**Work to complete:** Reproduce all of the data below line for line, changing nothing.

**The input:**
┌──

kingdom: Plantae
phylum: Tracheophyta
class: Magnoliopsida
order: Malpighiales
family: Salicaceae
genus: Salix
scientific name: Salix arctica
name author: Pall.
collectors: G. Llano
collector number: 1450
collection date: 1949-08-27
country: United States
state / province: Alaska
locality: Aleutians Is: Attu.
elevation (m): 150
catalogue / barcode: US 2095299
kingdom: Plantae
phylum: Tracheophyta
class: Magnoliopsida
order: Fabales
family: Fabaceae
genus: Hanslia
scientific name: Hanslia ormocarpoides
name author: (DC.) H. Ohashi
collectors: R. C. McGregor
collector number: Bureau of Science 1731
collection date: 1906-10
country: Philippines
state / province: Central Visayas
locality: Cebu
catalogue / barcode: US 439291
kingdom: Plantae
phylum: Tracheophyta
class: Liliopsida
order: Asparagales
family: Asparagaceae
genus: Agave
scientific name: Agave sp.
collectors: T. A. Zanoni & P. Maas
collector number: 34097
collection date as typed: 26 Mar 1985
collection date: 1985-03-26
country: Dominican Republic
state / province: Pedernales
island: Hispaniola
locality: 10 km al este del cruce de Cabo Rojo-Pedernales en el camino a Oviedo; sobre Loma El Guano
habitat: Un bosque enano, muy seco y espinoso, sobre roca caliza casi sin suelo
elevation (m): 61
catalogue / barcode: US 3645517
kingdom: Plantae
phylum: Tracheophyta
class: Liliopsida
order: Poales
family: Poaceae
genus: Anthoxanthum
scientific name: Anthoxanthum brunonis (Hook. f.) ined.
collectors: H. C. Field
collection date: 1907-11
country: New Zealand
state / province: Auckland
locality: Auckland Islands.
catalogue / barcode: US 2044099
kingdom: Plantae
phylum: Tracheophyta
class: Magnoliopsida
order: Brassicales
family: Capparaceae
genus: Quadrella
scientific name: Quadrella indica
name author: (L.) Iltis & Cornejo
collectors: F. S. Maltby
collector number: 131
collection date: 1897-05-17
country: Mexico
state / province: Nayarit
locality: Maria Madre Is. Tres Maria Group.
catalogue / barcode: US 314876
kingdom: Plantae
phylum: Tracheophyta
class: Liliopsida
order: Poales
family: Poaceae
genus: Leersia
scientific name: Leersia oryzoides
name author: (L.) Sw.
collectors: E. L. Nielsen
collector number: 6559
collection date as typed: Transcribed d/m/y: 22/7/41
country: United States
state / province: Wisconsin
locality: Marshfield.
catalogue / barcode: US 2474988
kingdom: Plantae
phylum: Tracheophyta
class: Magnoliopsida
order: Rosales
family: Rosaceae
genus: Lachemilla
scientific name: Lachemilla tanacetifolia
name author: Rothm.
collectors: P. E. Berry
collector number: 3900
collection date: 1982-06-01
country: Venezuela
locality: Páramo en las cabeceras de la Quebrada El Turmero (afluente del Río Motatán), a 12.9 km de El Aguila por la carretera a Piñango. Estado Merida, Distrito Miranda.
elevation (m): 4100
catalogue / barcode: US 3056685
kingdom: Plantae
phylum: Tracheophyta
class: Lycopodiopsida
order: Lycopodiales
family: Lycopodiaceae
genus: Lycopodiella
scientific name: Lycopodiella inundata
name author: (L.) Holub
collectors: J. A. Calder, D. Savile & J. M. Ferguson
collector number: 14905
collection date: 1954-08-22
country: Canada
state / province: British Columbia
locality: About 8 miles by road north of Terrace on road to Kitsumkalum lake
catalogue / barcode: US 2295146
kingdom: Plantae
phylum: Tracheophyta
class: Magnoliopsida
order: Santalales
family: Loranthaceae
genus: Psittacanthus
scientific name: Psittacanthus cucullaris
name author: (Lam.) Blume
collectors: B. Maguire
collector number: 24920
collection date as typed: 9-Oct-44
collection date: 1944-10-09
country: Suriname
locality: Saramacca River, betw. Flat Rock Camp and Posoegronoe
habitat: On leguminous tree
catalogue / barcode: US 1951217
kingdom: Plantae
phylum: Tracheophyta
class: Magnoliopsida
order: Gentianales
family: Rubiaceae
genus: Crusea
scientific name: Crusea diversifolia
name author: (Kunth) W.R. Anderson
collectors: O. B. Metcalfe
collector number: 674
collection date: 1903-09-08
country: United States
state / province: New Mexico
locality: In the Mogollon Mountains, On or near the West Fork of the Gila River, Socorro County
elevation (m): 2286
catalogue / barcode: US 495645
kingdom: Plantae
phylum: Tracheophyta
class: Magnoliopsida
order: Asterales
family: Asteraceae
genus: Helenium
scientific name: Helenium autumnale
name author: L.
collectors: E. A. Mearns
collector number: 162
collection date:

└──

**Reply to the exercise:**
kingdom: Plantae
phylum: Tracheophyta
class: Magnoliopsida
order: Malpighiales
family: Salicaceae
genus: Salix
scientific name: Salix arctica
name author: Pall.
collectors: G. Llano
collector number: 1450
collection date: 1949-08-27
country: United States
state / province: Alaska
locality: Aleutians Is: Attu.
elevation (m): 150
catalogue / barcode: US 2095299
kingdom: Plantae
phylum: Tracheophyta
class: Magnoliopsida
order: Fabales
family: Fabaceae
genus: Hanslia
scientific name: Hanslia ormocarpoides
name author: (DC.) H. Ohashi
collectors: R. C. McGregor
collector number: Bureau of Science 1731
collection date: 1906-10
country: Philippines
state / province: Central Visayas
locality: Cebu
catalogue / barcode: US 439291
kingdom: Plantae
phylum: Tracheophyta
class: Liliopsida
order: Asparagales
family: Asparagaceae
genus: Agave
scientific name: Agave sp.
collectors: T. A. Zanoni & P. Maas
collector number: 34097
collection date as typed: 26 Mar 1985
collection date: 1985-03-26
country: Dominican Republic
state / province: Pedernales
island: Hispaniola
locality: 10 km al este del cruce de Cabo Rojo-Pedernales en el camino a Oviedo; sobre Loma El Guano
habitat: Un bosque enano, muy seco y espinoso, sobre roca caliza casi sin suelo
elevation (m): 61
catalogue / barcode: US 3645517
kingdom: Plantae
phylum: Tracheophyta
class: Liliopsida
order: Poales
family: Poaceae
genus: Anthoxanthum
scientific name: Anthoxanthum brunonis (Hook. f.) ined.
collectors: H. C. Field
collection date: 1907-11
country: New Zealand
state / province: Auckland
locality: Auckland Islands.
catalogue / barcode: US 2044099
kingdom: Plantae
phylum: Tracheophyta
class: Magnoliopsida
order: Brassicales
family: Capparaceae
genus: Quadrella
scientific name: Quadrella indica
name author: (L.) Iltis & Cornejo
collectors: F. S. Maltby
collector number: 131
collection date: 1897-05-17
country: Mexico
state / province: Nayarit
locality: Maria Madre Is. Tres Maria Group.
catalogue / barcode: US 314876
kingdom: Plantae
phylum: Tracheophyta
class: Liliopsida
order: Poales
family: Poaceae
genus: Leersia
scientific name: Leersia oryzoides
name author: (L.) Sw.
collectors: E. L. Nielsen
collector number: 6559
collection date as typed: Transcribed d/m/y: 22/7/41
country: United States
state / province: Wisconsin
locality: Marshfield.
catalogue / barcode: US 2474988
kingdom: Plantae
phylum: Tracheophyta
class: Magnoliopsida
order: Rosales
family: Rosaceae
genus: Lachemilla
scientific name: Lachemilla tanacetifolia
name author: Rothm.
collectors: P. E. Berry
collector number: 3900
collection date: 1982-06-01
country: Venezuela
locality: Páramo en las cabeceras de la Quebrada El Turmero (afluente del Río Motatán), a 12.9 km de El Aguila por la carretera a Piñango. Estado Merida, Distrito Miranda.
elevation (m): 4100
catalogue / barcode: US 3056685
kingdom: Plantae
phylum: Tracheophyta
class: Lycopodiopsida
order: Lycopodiales
family: Lycopodiaceae
genus: Lycopodiella
scientific name: Lycopodiella inundata
name author: (L.) Holub
collectors: J. A. Calder, D. Savile & J. M. Ferguson
collector number: 14905
collection date: 1954-08-22
country: Canada
state / province: British Columbia
locality: About 8 miles by road north of Terrace on road to Kitsumkalum lake
catalogue / barcode: US 2295146
kingdom: Plantae
phylum: Tracheophyta
class: Magnoliopsida
order: Santalales
family: Loranthaceae
genus: Psittacanthus
scientific name: Psittacanthus cucullaris
name author: (Lam.) Blume
collectors: B. Maguire
collector number: 24920
collection date as typed: 9-Oct-44
collection date: 1944-10-09
country: Suriname
locality: Saramacca River, betw. Flat Rock Camp and Posoegronoe
habitat: On leguminous tree
catalogue / barcode: US 1951217
kingdom: Plantae
phylum: Tracheophyta
class: Magnoliopsida
order: Gentianales
family: Rubiaceae
genus: Crusea
scientific name: Crusea diversifolia
name author: (Kunth) W.R. Anderson
collectors: O. B. Metcalfe
collector number: 674
collection date: 1903-09-08
country: United States
state / province: New Mexico
locality: In the Mogollon Mountains, On or near the West Fork of the Gila River, Socorro County
elevation (m): 2286
catalogue / barcode: US 495645
kingdom: Plantae
phylum: Tracheophyta
class: Magnoliopsida
order: Asterales
family: Asteraceae
genus: Helenium
scientific name: Helenium autumnale
name author: L.
collectors: E. A. Mearns
collector number: 162
collection date:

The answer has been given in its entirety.